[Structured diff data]
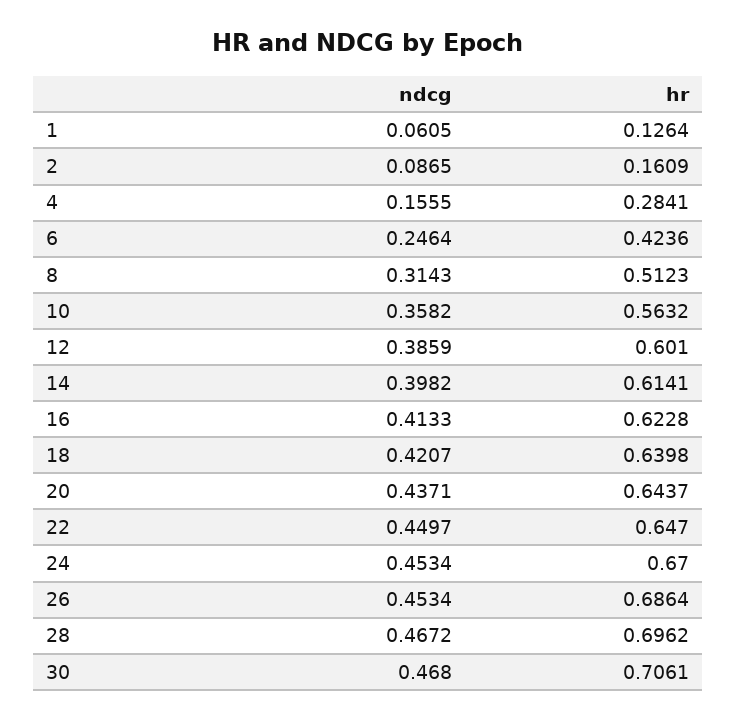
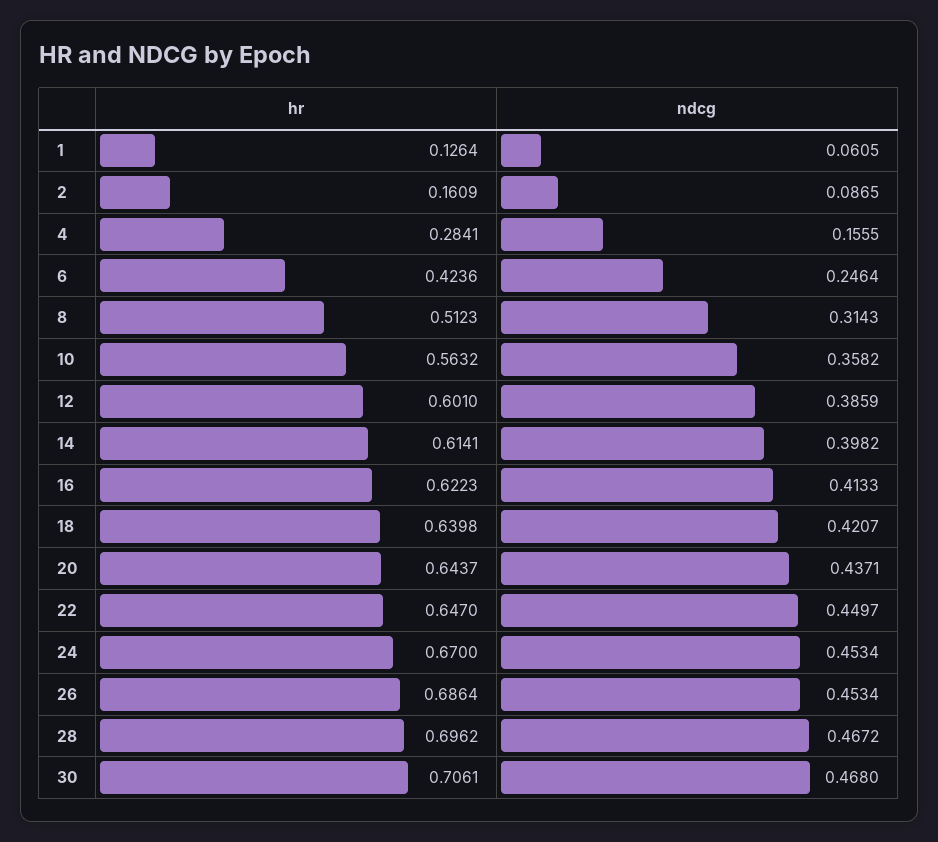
  {
    "ndcg": {
      "1": 0.0605,
      "2": 0.0865,
      "4": 0.1555,
      "6": 0.2464,
      "8": 0.3143,
      "10": 0.3582,
      "12": 0.3859,
      "14": 0.3982,
      "16": 0.4133,
      "18": 0.4207,
      "20": 0.4371,
      "22": 0.4497,
      "24": 0.4534,
      "26": 0.4534,
      "28": 0.4672,
      "30": 0.468
    },
    "hr": {
      "1": 0.1264,
      "2": 0.1609,
      "4": 0.2841,
      "6": 0.4236,
      "8": 0.5123,
      "10": 0.5632,
      "12": 0.601,
      "14": 0.6141,
-     "16": 0.6228,
+     "16": 0.6223,
      "18": 0.6398,
      "20": 0.6437,
      "22": 0.647,
      "24": 0.67,
      "26": 0.6864,
      "28": 0.6962,
      "30": 0.7061
    }
  }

### Goal of the exercise:
From the first line to the last, reproduce the records above exactly and skip the pictures.

### Result of the task:
  {
    "ndcg": {
      "1": 0.0605,
      "2": 0.0865,
      "4": 0.1555,
      "6": 0.2464,
      "8": 0.3143,
      "10": 0.3582,
      "12": 0.3859,
      "14": 0.3982,
      "16": 0.4133,
      "18": 0.4207,
      "20": 0.4371,
      "22": 0.4497,
      "24": 0.4534,
      "26": 0.4534,
      "28": 0.4672,
      "30": 0.468
    },
    "hr": {
      "1": 0.1264,
      "2": 0.1609,
      "4": 0.2841,
      "6": 0.4236,
      "8": 0.5123,
      "10": 0.5632,
      "12": 0.601,
      "14": 0.6141,
-     "16": 0.6228,
+     "16": 0.6223,
      "18": 0.6398,
      "20": 0.6437,
      "22": 0.647,
      "24": 0.67,
      "26": 0.6864,
      "28": 0.6962,
      "30": 0.7061
    }
  }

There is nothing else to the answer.